** Text provided follows **

Living Amongst The Frozen Moments In Time

Friday, April 21, 2006
Tianyang, China



As summer approaches the fields begin their constant change.

Many nights as I ride, around me are farmers ploughing fields by hand or beast.
This night as I rode I felt a surge of excitement at how lucky I was to really be here.
I grew up - hhhmmm, maybe the wrong choice of words! Others would beg to differ if I use the words 'grew up in a sentence about myself!

Ok, when I was younger I watched so many documentaries and read so many books with beautiful photos of Asia.

Around me tonight there was so much going on and in each direction I turned my head was a real life version of a picture or documentary from my past. I kicked myself for not bringing my camera as I wanted to capture this evening, this feeling and share it with the world. There was so much color and so many picturesque moments of farmers clad in the distinct 'Asian' garments and performing normal daily things that we all know in the West as 'Asian'.

** End of Text provided **
** Given information follows **

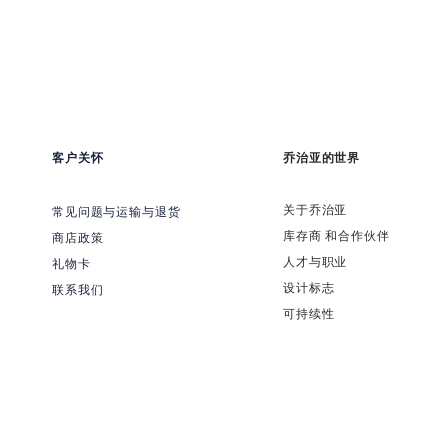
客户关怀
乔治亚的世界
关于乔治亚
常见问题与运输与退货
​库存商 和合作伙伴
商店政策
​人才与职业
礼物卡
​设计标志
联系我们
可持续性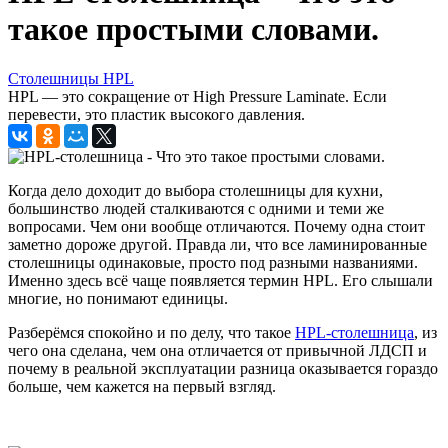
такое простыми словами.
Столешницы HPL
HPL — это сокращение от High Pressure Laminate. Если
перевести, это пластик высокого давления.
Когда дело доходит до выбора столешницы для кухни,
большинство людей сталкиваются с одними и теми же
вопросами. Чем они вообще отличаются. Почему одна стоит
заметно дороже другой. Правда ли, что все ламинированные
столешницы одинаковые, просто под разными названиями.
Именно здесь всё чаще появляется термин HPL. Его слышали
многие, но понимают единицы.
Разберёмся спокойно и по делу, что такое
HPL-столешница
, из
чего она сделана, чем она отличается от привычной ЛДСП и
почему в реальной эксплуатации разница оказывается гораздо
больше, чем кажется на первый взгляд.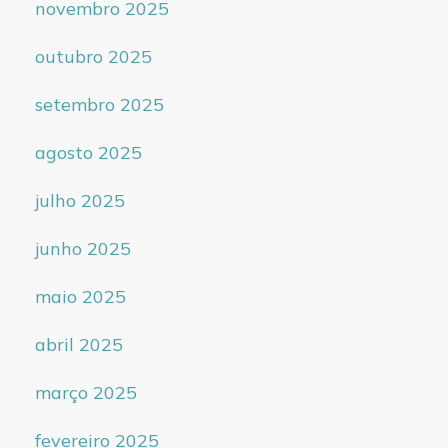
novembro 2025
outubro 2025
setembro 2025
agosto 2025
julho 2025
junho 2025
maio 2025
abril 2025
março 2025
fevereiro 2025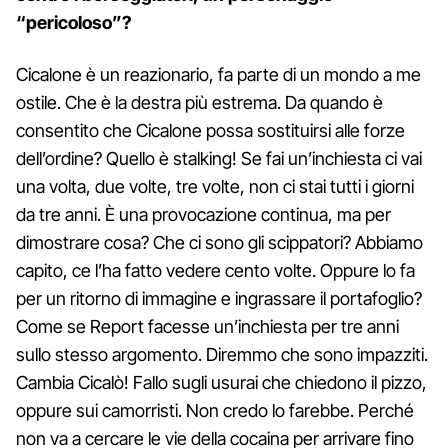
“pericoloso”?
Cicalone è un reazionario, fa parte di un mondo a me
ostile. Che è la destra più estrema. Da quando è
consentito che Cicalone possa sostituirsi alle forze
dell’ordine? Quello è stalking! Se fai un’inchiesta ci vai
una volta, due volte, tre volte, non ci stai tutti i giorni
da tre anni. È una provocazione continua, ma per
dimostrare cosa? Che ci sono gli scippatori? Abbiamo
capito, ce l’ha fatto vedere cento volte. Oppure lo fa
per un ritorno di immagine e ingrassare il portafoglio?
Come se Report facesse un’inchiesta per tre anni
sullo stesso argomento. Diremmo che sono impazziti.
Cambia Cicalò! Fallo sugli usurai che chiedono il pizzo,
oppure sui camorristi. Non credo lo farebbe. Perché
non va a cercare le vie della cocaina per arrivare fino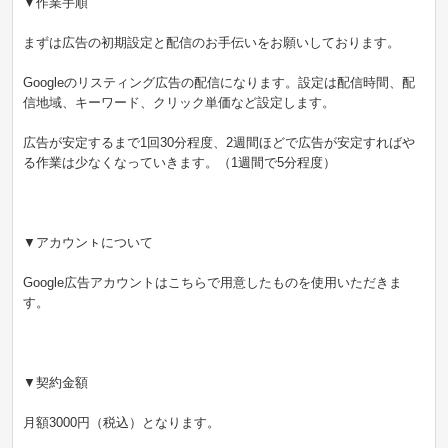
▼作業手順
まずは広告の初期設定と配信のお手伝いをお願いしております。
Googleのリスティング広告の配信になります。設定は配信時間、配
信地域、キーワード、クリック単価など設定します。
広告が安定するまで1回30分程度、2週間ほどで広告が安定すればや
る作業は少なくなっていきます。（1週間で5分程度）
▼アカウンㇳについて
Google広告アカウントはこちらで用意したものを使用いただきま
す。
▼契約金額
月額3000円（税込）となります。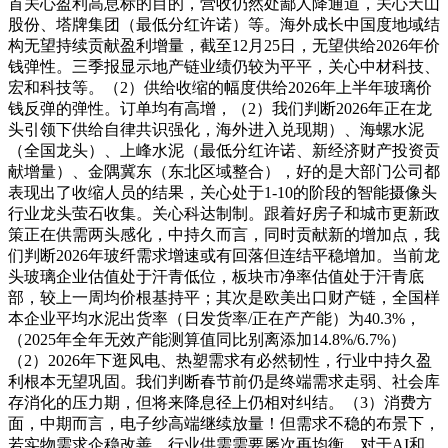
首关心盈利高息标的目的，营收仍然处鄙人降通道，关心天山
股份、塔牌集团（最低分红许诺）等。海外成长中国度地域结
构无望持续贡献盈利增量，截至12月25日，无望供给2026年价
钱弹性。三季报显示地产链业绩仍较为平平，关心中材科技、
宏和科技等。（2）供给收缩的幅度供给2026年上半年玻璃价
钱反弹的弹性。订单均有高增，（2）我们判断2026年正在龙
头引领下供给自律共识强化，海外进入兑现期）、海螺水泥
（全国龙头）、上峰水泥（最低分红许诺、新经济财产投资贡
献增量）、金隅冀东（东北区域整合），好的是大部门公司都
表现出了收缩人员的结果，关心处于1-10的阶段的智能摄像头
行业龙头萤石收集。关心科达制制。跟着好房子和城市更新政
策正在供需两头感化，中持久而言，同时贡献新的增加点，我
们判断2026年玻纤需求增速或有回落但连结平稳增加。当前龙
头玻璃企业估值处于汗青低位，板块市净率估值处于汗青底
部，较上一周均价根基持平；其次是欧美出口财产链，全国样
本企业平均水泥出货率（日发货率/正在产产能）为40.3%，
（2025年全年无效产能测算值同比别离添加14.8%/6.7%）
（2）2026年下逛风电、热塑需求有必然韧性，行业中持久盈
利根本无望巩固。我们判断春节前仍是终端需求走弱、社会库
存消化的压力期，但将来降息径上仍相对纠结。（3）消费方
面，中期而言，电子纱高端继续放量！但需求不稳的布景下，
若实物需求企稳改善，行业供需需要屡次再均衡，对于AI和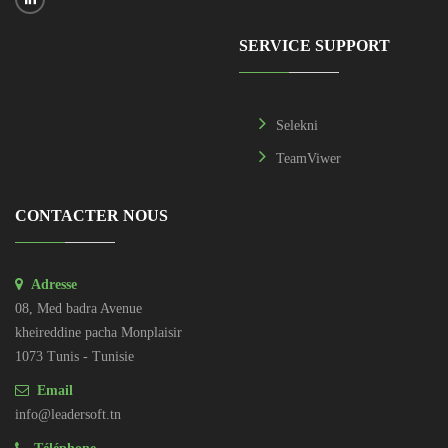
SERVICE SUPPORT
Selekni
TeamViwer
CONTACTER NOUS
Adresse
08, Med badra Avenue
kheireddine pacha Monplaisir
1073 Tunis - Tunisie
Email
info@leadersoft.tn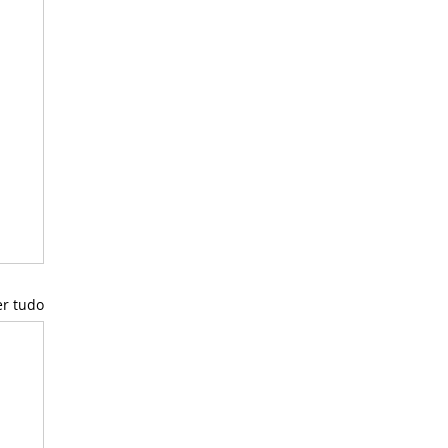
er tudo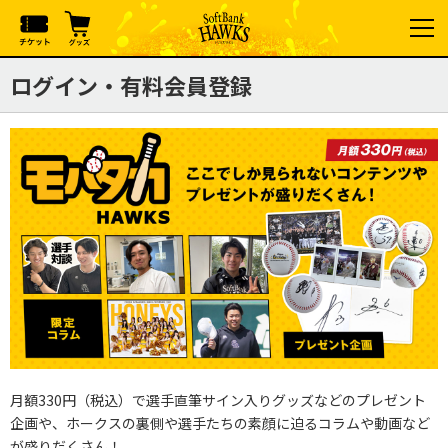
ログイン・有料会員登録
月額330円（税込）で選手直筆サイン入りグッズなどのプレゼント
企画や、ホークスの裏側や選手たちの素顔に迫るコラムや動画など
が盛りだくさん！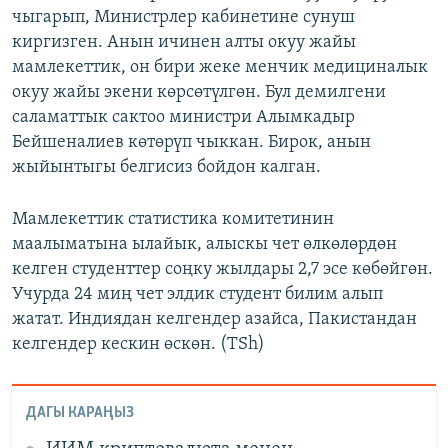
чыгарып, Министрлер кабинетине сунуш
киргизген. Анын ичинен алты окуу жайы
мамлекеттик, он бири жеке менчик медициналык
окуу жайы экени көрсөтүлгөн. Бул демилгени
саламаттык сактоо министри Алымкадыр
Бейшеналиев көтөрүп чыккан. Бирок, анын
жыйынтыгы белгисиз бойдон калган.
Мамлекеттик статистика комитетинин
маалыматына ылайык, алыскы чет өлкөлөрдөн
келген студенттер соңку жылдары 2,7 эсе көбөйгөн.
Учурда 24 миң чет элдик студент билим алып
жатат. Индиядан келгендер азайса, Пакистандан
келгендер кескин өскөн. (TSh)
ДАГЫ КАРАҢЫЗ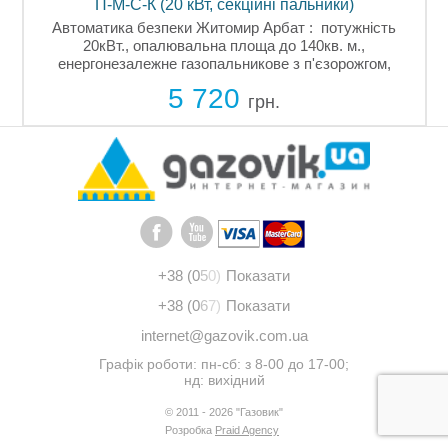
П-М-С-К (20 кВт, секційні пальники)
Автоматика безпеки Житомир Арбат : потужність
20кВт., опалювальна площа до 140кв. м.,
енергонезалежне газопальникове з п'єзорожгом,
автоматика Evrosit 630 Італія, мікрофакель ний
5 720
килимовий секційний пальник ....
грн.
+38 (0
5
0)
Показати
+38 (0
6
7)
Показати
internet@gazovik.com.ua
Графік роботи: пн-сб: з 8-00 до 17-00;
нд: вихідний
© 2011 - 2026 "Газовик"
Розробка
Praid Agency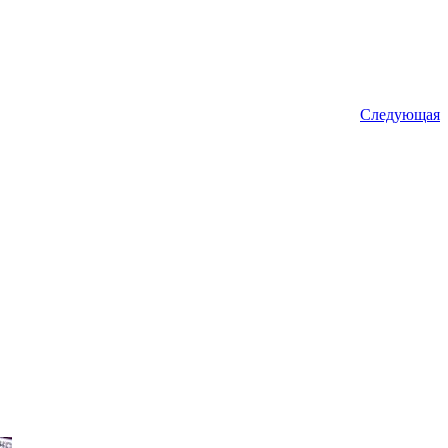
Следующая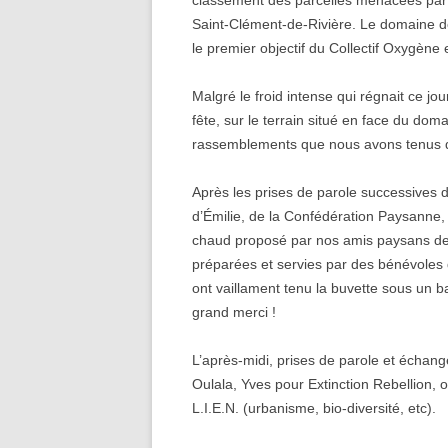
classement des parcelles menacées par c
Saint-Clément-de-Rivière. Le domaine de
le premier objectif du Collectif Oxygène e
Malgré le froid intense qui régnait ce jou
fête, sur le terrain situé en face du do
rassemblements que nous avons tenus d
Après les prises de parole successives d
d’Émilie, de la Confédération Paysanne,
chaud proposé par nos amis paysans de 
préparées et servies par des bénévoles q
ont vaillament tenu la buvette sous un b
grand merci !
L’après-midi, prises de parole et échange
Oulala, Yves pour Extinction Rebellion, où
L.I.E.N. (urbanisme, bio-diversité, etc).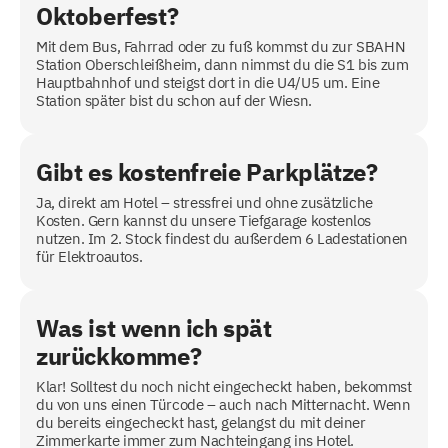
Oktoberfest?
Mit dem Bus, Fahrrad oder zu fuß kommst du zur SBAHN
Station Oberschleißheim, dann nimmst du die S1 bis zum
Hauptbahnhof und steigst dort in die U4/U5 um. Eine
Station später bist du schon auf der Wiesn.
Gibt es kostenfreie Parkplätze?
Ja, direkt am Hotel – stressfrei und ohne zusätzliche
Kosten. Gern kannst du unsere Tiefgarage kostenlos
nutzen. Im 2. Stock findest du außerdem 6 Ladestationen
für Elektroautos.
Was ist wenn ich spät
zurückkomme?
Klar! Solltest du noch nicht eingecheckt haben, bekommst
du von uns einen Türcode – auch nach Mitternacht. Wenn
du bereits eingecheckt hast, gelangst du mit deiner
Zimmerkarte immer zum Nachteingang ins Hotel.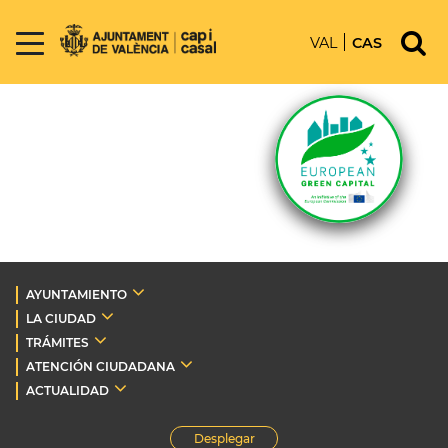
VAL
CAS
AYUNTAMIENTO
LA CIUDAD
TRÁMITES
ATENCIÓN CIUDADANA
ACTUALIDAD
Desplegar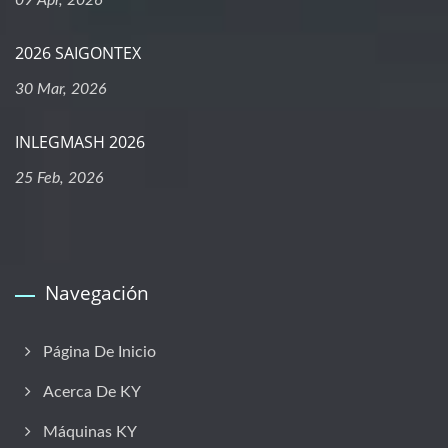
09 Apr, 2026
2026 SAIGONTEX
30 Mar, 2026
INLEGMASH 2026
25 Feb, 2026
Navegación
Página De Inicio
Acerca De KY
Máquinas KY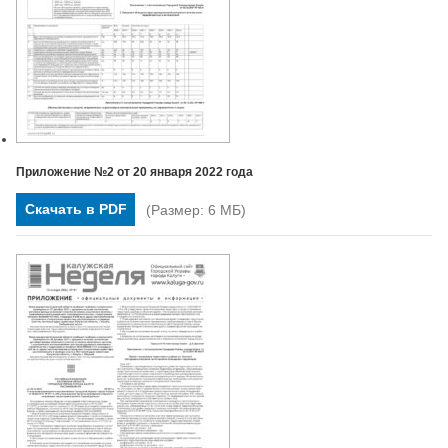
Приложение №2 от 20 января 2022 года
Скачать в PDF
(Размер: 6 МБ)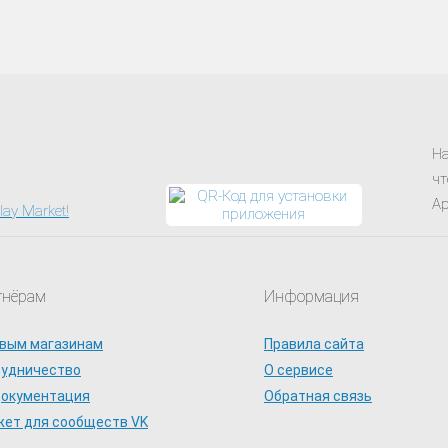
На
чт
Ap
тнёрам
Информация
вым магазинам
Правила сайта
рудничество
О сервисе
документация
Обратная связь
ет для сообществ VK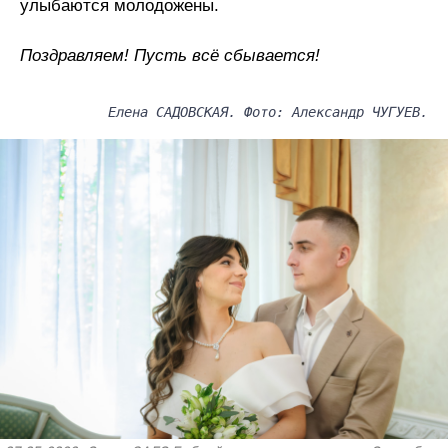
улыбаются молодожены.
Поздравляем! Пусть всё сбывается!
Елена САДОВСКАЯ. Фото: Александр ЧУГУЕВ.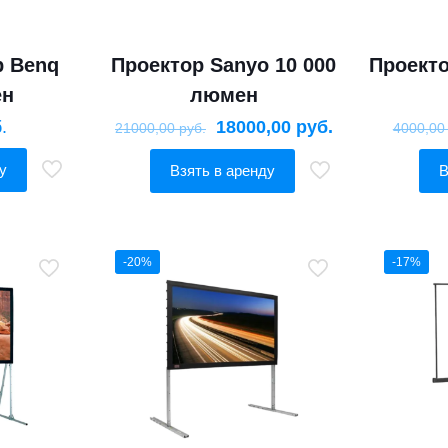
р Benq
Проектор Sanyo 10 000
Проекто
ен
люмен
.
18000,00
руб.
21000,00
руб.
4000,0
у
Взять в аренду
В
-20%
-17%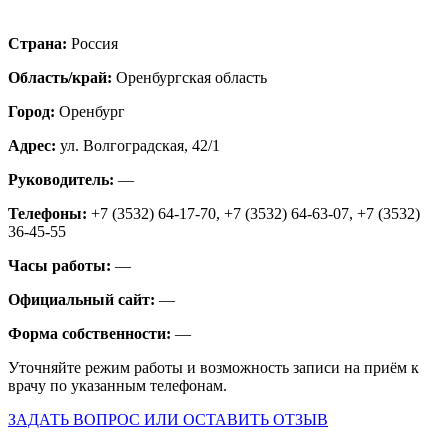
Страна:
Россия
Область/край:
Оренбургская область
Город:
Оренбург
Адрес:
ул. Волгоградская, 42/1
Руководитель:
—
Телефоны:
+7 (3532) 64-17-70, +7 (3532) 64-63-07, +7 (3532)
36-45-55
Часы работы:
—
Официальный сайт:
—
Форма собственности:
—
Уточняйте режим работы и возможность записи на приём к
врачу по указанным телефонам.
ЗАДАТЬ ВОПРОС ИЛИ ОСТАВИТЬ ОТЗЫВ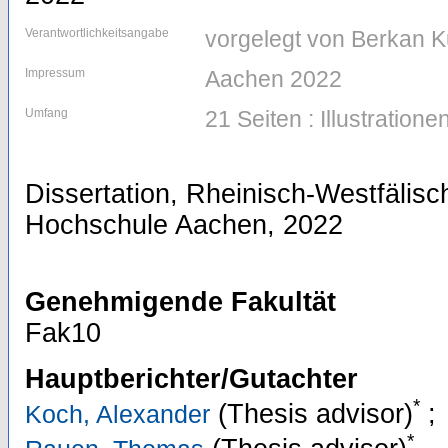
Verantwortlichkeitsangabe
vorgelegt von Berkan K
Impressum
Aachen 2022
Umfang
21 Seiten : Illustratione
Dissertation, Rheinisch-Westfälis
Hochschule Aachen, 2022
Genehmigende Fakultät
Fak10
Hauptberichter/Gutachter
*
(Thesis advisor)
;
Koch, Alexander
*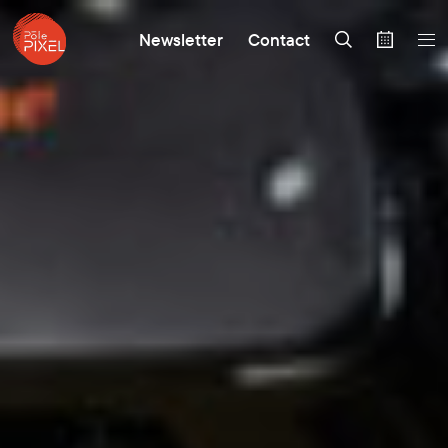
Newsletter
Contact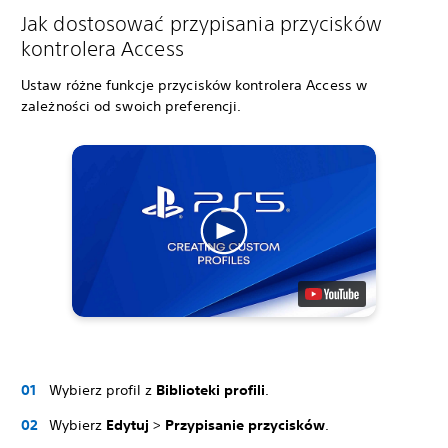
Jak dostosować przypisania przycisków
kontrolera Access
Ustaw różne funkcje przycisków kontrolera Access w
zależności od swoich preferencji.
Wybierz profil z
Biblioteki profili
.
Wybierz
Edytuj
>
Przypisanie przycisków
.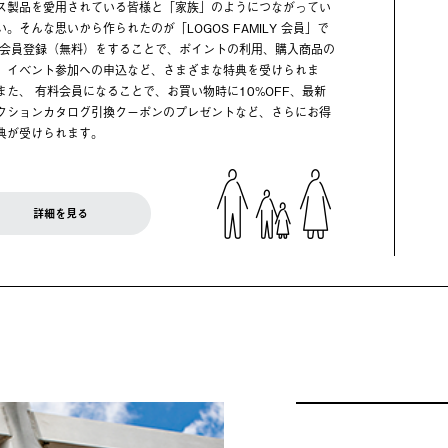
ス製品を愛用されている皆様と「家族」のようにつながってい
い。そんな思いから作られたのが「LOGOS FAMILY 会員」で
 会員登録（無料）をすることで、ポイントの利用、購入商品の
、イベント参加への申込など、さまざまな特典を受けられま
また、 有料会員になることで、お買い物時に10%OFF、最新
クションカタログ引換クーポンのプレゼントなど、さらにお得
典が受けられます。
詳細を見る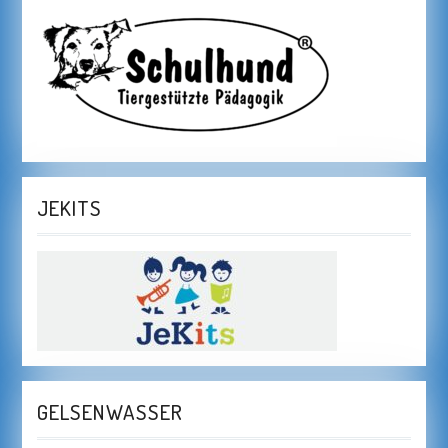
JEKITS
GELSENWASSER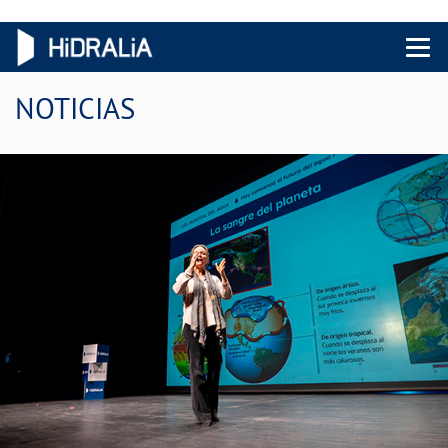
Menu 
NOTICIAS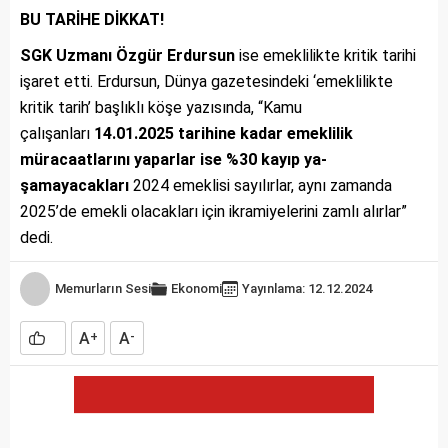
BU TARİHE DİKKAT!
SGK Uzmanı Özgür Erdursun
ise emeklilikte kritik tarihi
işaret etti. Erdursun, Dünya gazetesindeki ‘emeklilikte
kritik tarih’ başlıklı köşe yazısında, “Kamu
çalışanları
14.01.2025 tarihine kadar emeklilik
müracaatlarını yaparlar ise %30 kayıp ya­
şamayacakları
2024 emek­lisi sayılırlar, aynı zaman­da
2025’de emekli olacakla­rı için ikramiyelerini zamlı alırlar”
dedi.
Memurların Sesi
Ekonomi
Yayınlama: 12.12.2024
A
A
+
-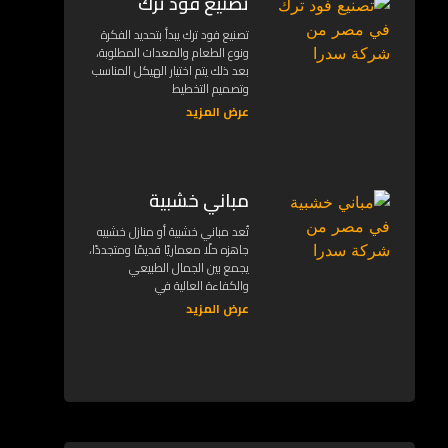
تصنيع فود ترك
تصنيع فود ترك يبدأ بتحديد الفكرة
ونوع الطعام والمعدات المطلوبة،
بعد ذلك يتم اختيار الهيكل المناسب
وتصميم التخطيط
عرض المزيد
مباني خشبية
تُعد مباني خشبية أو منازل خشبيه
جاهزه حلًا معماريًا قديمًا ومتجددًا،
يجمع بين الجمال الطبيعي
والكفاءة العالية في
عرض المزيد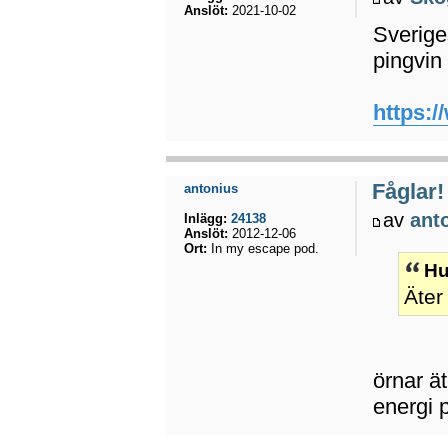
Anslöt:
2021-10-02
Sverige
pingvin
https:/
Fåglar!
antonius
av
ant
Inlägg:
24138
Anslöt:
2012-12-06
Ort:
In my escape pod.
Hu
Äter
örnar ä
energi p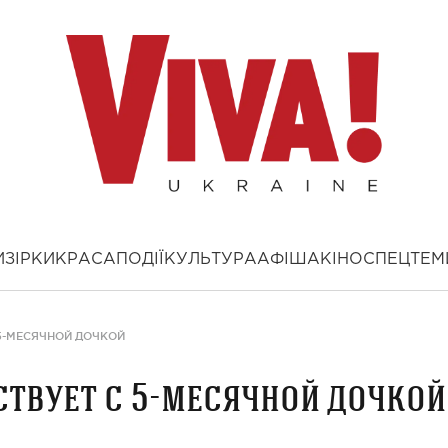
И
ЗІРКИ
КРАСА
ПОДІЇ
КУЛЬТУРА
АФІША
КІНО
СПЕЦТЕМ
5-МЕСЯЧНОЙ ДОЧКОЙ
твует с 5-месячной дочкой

** End of Given information **

**Problems to solve:**
**1)** In the Tianyang travel piece, how are the farmers ploughing their fields?
**2)** Write the next few paragraphs of the Tianyang travel piece, picking up after its last sentence and keeping its first-person voice.

**Numbered answers:**
**1)** By hand or with beasts.

**2)**
Of course we all do the same things but one way is Eastern and the other is Western.

Some thoughts are hard to put into words without making a generalisation.

Though it has become normal for me now, this night life was jumping at me trying to tell me NOT to take it all for granted and maybe never to allow it to become 'too normal'. It's hard to comprehend how such a vision could become so normal.

Picture an elderly woman carrying two wooden buckets of water using a bamboo shoulder stick. She is walking along a dirt track and on either side of her are fields. In these fields are women with traditional cone shaped bamboo hats on either picking tiny tomatos or planting rice.

In the tomato fields you can't see most of the women but you can see their hats poking above the green blanket of tomato plants. As I rode I could hear them yelling 'HELLOWWWW' at me but all I could see was a little bamboo hat. The rice fields are like muddy ponds. Some of them have the male farmer walking behind his beast or some other crazy machine from yesteryear readying it for its next crop.

Other rice fields have the women walking barefoot through mud that is nearing their knees.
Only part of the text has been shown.